This might be a hard question to field because I can't easily offer a reproducible SNAFU without providing my access token to the Gmail API, but my hope is that I am tripping over an issue that will be clear enough from my description. We'll see...
I wrote a function that takes the gmail message ID of a Google Scholar Alert and parses it into a data frame with a columns for article title, authors, publication, date, etc. My conundrum is that the same code that works when I load it interactively (i.e., load the function into session RAM a la "my_fancy_function <- function(arguments){blah blah})" does not work when I load the function as part of an R package (a la 'devtools::load_all("/mypackage/")'). It's worth noting that the other main function in my package works fine either way, but this one trips up when I try to use it from the package version after loading the package via devtools::load_all("my_misbehaving_package/").
Below is the .R file content of the function that won't come to heel when loaded as part of a package -- and I hereby acknowledge in advance that it's some ugly mess of code, if that will spare me some finger wagging in your answers. This feels like the package version of the classic "strings as factors" SNAFU, but you tell me. The problem seems to occur very early in the function evaluation, and the error I get reads as follows:
Error in UseMethod("read_xml") : no applicable method for 'read_xml' applied to an object of class "NULL"
And here is my whole sick code for this function:
library(stringr)
library(rvest)
library(plyr)
library(dplyr)
library(lubridate)
library(gmailr)
GScholar_alert_msg_to_df <- function(message_id){
one_message <- message(message_id)
msg_html <- body(one_message)
title <- read_html(msg_html) %>% html_nodes("h3") %>% html_text()
link <- read_html(msg_html) %>% html_nodes("h3 a") %>% html_attr("href")

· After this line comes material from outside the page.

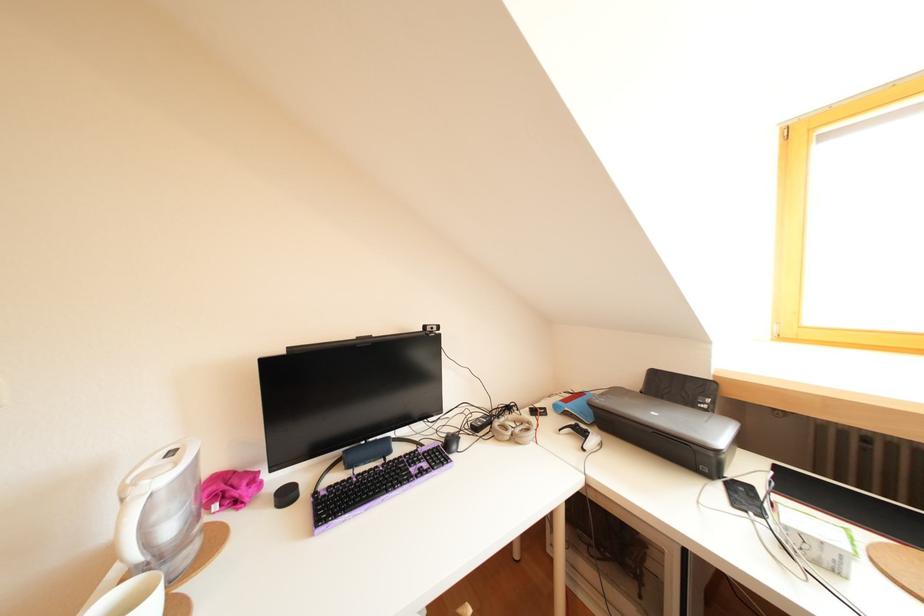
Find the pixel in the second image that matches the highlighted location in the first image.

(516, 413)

msg_chunks <- msg_html %>% str_split("<a href") %>% unlist
msg_chunks <- msg_chunks[2:(length(msg_chunks)-2)]
excerpt <- msg_chunks %>% str_replace_all(fixed("<b>"), "") %>%
str_replace_all(fixed("</b>"), "") %>%
str_replace_all(fixed("<br>"), "") %>%
str_extract("<(font size=2 color=#222222|font size=\"-1\")>(.*?)</font>") %>%
unlist %>% str_replace_all("<(font size=2 color=#222222||font size=\"-1\")>", "") %>%
str_replace_all("</font>", "")
author_pub_field <- msg_chunks %>% str_replace_all(fixed("<b>"), "") %>%
str_replace_all(fixed("</b>"), "") %>%
str_extract("<font size=(2|\"-1\") color=#(006621|009933|008000)>(.*?)</font>") %>%
unlist %>%
str_replace_all("<font size=(2|\"-1\") color=#(006621|009933|008000)>", "") %>%
str_replace_all("</font>", "")
one_message_df <- data.frame(title, excerpt, link, author_pub_field, stringsAsFactors = FALSE)
one_message_df$date <- date(one_message) # needs reformatting
one_message_df$date %>% str_replace("[[:alpha:]]{3}, ", "") %>%
str_extract("^.{11}") %>% dmy -> one_message_df$date
one_message_df$author_only <- str_detect(one_message_df$author_pub_field, " - ")
one_message_df$author <- one_message_df$author_pub_field %>%
str_extract("^(.*?) - ") %>% str_replace(" - ", "")
one_message_df$author <- ifelse(one_message_df$author_only == 1, one_message_df$author, one_message_df$author_pub_field)
one_message_df$publication <- one_message_df$author_pub_field %>%
str_extract(" - (.*?)$") %>% str_replace(" - ", "") %>%
str_replace(", [0-9]{4}$", "") %>% str_replace("^[0-9]{4}$", NA)
one_message_df$publication <- str_replace(one_message_df$publication, "^[0-9]{4}$", NA)
one_message_df$author_MIAs <- str_detect(one_message_df$author, "…")
one_message_df$author %>% str_replace("…", " \\.\\.\\.") -> one_message_df$author
one_message_df$pub_name_clipped <- one_message_df$publication %>% str_detect("…")
one_message_df$publication %>% str_replace("…", " \\.\\.\\.") -> one_message_df$publication
return(one_message_df)
Yeah, it's ugly, but again, I promise it works when the code is entered interactively. As for the misbehaving package version, according to RStudio traceback the error seems to happen way up top, I think either the body() or the message() function I'm using from the gmailr package. (Yes, I've tried the code via Terminal to no happier conclusion.) Help me, oh be anyone, you're my only hope.